▶ **EXERCISE OBJECTIVE**
Produce a faithful copy of every record below, without the pictures.

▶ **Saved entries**
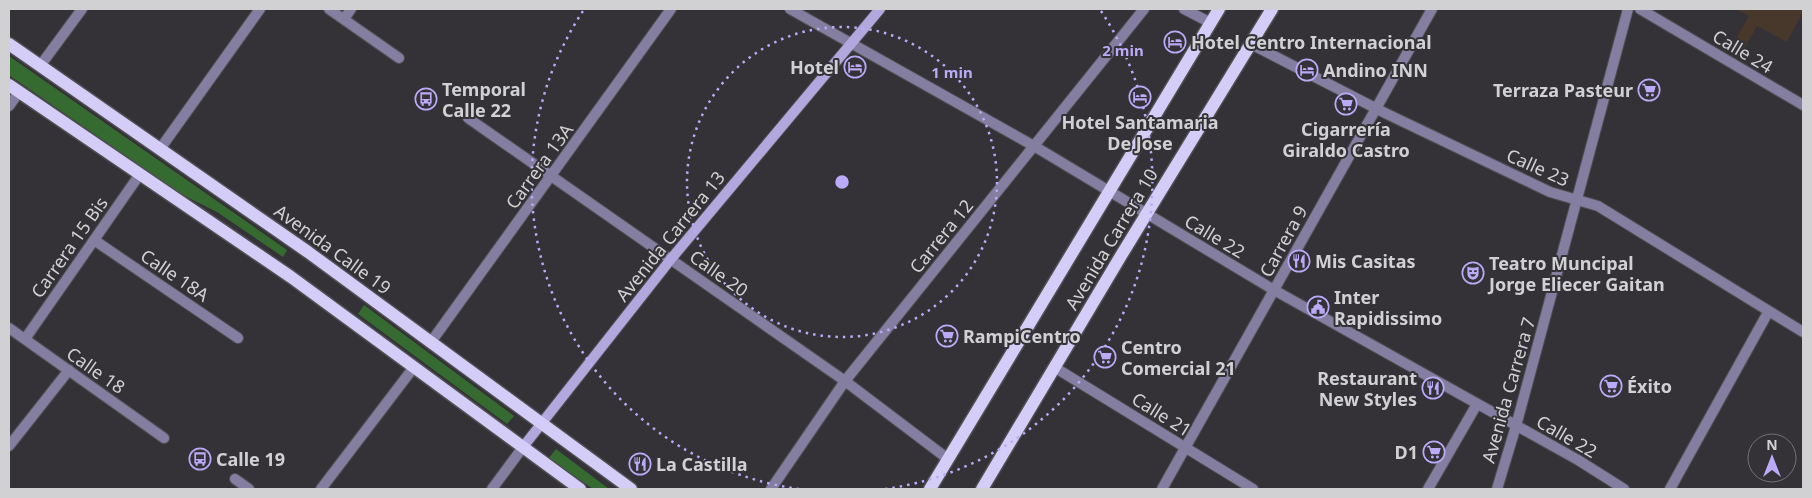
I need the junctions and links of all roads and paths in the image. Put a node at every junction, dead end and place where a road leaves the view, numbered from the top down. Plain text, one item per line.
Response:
1 (82, 9) edge
2 (260, 9) edge
3 (329, 9) edge
4 (351, 9) edge
5 (671, 9) edge
6 (790, 9) edge
7 (880, 9) edge
8 (1144, 9) edge
9 (1184, 9) edge
10 (1219, 9) edge
11 (1272, 9) edge
12 (1432, 9) edge
13 (1628, 9) edge
14 (1640, 9) edge
15 (344, 19) junction
16 (1210, 23) junction
17 (852, 43) junction
18 (9, 44) edge
19 (1251, 44) junction
20 (399, 58) dead end
21 (40, 66) junction
22 (14, 88) edge
23 (1803, 105) edge
24 (9, 106) edge
25 (1376, 108) junction
26 (468, 118) dead end
27 (1034, 146) junction
28 (160, 149) junction
29 (140, 174) junction
30 (551, 176) junction
31 (1109, 192) junction
32 (1577, 200) junction
33 (1146, 215) junction
34 (94, 240) junction
35 (671, 259) junction
36 (1274, 290) junction
37 (1766, 316) dead end
38 (9, 328) edge
39 (1803, 332) edge
40 (238, 338) dead end
41 (25, 339) junction
42 (432, 342) junction
43 (414, 367) junction
44 (1054, 368) junction
45 (69, 370) junction
46 (846, 380) junction
47 (1477, 404) junction
48 (541, 422) junction
49 (1516, 426) junction
50 (164, 438) dead end
51 (9, 446) edge
52 (523, 447) junction
53 (1186, 448) junction
54 (948, 459) junction
55 (235, 479) dead end
56 (985, 488) edge
57 (249, 489) edge
58 (321, 489) edge
59 (492, 489) edge
60 (580, 489) edge
61 (631, 489) edge
62 (770, 489) edge
63 (930, 489) edge
64 (1162, 489) edge
65 (1253, 489) edge
66 (1428, 489) edge
67 (1497, 489) edge
68 (1624, 489) edge
69 (1670, 489) edge

1 - 21 street
2 - 28 street
3 - 15 street
4 - 15 street
5 - 30 street, Carrera 13A
6 - 17 street, Calle 22
7 - 17 main road, Avenida Carrera 13
8 - 27 street, Carrera 12
9 - 16 street
10 - 16 main road, Avenida Carrera 10
11 - 19 main road, Avenida Carrera 10
12 - 25 street, Carrera 9
13 - 32 street, Avenida Carrera 7
14 - 23 street, Calle 24
15 - 20 street
16 - 31 main road, Avenida Carrera 10
17 - 27 street, Calle 22
17 - 35 main road, Avenida Carrera 13
18 - 21 main road, Avenida Calle 19
19 - 25 street, Calle 23
19 - 33 main road, Avenida Carrera 10
21 - 28 main road, Avenida Calle 19
22 - 24 street
22 - 29 main road
25 - 32 street, Calle 23
25 - 36 street, Carrera 9
26 - 30 street, Calle 20
27 - 31 street, Calle 22
27 - 46 street, Carrera 12
28 - 42 main road, Avenida Calle 19
29 - 34 street, Carrera 15 Bis
29 - 43 main road
30 - 35 street, Calle 20
30 - 42 street, Carrera 13A
31 - 33 street, Calle 22
31 - 54 main road, Avenida Carrera 10
32 - 39 street, Calle 23
32 - 49 street, Avenida Carrera 7
33 - 36 street, Calle 22
33 - 44 main road, Avenida Carrera 10
34 - 40 street, Calle 18A
34 - 41 street, Carrera 15 Bis
35 - 46 street, Calle 20
35 - 48 main road, Avenida Carrera 13
36 - 47 street, Calle 22
36 - 53 street, Carrera 9
37 - 69 street
38 - 41 street, Calle 18
41 - 45 street, Calle 18
42 - 48 main road, Avenida Calle 19
43 - 52 main road
43 - 58 street
44 - 53 street, Calle 21
44 - 56 main road, Avenida Carrera 10
45 - 50 street, Calle 18
45 - 51 street
46 - 54 street, Calle 20
46 - 62 street, Carrera 12
47 - 49 street, Calle 22
47 - 66 street
48 - 52 main road, Avenida Carrera 13
48 - 61 main road, Avenida Calle 19
49 - 67 street, Avenida Carrera 7
49 - 68 street, Calle 22
52 - 59 street, Avenida Carrera 13
52 - 60 main road
53 - 64 street, Carrera 9
53 - 65 street, Calle 21
54 - 63 main road, Avenida Carrera 10
55 - 57 street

▶ **RESPONSE FOR THIS EXERCISE**
I need the junctions and links of all roads and paths in the image. Put a node at every junction, dead end and place where a road leaves the view, numbered from the top down. Plain text, one item per line.
Response:
1 (82, 9) edge
2 (260, 9) edge
3 (329, 9) edge
4 (351, 9) edge
5 (671, 9) edge
6 (790, 9) edge
7 (880, 9) edge
8 (1144, 9) edge
9 (1184, 9) edge
10 (1219, 9) edge
11 (1272, 9) edge
12 (1432, 9) edge
13 (1628, 9) edge
14 (1640, 9) edge
15 (344, 19) junction
16 (1210, 23) junction
17 (852, 43) junction
18 (9, 44) edge
19 (1251, 44) junction
20 (399, 58) dead end
21 (40, 66) junction
22 (14, 88) edge
23 (1803, 105) edge
24 (9, 106) edge
25 (1376, 108) junction
26 (468, 118) dead end
27 (1034, 146) junction
28 (160, 149) junction
29 (140, 174) junction
30 (551, 176) junction
31 (1109, 192) junction
32 (1577, 200) junction
33 (1146, 215) junction
34 (94, 240) junction
35 (671, 259) junction
36 (1274, 290) junction
37 (1766, 316) dead end
38 (9, 328) edge
39 (1803, 332) edge
40 (238, 338) dead end
41 (25, 339) junction
42 (432, 342) junction
43 (414, 367) junction
44 (1054, 368) junction
45 (69, 370) junction
46 (846, 380) junction
47 (1477, 404) junction
48 (541, 422) junction
49 (1516, 426) junction
50 (164, 438) dead end
51 (9, 446) edge
52 (523, 447) junction
53 (1186, 448) junction
54 (948, 459) junction
55 (235, 479) dead end
56 (985, 488) edge
57 (249, 489) edge
58 (321, 489) edge
59 (492, 489) edge
60 (580, 489) edge
61 (631, 489) edge
62 (770, 489) edge
63 (930, 489) edge
64 (1162, 489) edge
65 (1253, 489) edge
66 (1428, 489) edge
67 (1497, 489) edge
68 (1624, 489) edge
69 (1670, 489) edge

1 - 21 street
2 - 28 street
3 - 15 street
4 - 15 street
5 - 30 street, Carrera 13A
6 - 17 street, Calle 22
7 - 17 main road, Avenida Carrera 13
8 - 27 street, Carrera 12
9 - 16 street
10 - 16 main road, Avenida Carrera 10
11 - 19 main road, Avenida Carrera 10
12 - 25 street, Carrera 9
13 - 32 street, Avenida Carrera 7
14 - 23 street, Calle 24
15 - 20 street
16 - 31 main road, Avenida Carrera 10
17 - 27 street, Calle 22
17 - 35 main road, Avenida Carrera 13
18 - 21 main road, Avenida Calle 19
19 - 25 street, Calle 23
19 - 33 main road, Avenida Carrera 10
21 - 28 main road, Avenida Calle 19
22 - 24 street
22 - 29 main road
25 - 32 street, Calle 23
25 - 36 street, Carrera 9
26 - 30 street, Calle 20
27 - 31 street, Calle 22
27 - 46 street, Carrera 12
28 - 42 main road, Avenida Calle 19
29 - 34 street, Carrera 15 Bis
29 - 43 main road
30 - 35 street, Calle 20
30 - 42 street, Carrera 13A
31 - 33 street, Calle 22
31 - 54 main road, Avenida Carrera 10
32 - 39 street, Calle 23
32 - 49 street, Avenida Carrera 7
33 - 36 street, Calle 22
33 - 44 main road, Avenida Carrera 10
34 - 40 street, Calle 18A
34 - 41 street, Carrera 15 Bis
35 - 46 street, Calle 20
35 - 48 main road, Avenida Carrera 13
36 - 47 street, Calle 22
36 - 53 street, Carrera 9
37 - 69 street
38 - 41 street, Calle 18
41 - 45 street, Calle 18
42 - 48 main road, Avenida Calle 19
43 - 52 main road
43 - 58 street
44 - 53 street, Calle 21
44 - 56 main road, Avenida Carrera 10
45 - 50 street, Calle 18
45 - 51 street
46 - 54 street, Calle 20
46 - 62 street, Carrera 12
47 - 49 street, Calle 22
47 - 66 street
48 - 52 main road, Avenida Carrera 13
48 - 61 main road, Avenida Calle 19
49 - 67 street, Avenida Carrera 7
49 - 68 street, Calle 22
52 - 59 street, Avenida Carrera 13
52 - 60 main road
53 - 64 street, Carrera 9
53 - 65 street, Calle 21
54 - 63 main road, Avenida Carrera 10
55 - 57 street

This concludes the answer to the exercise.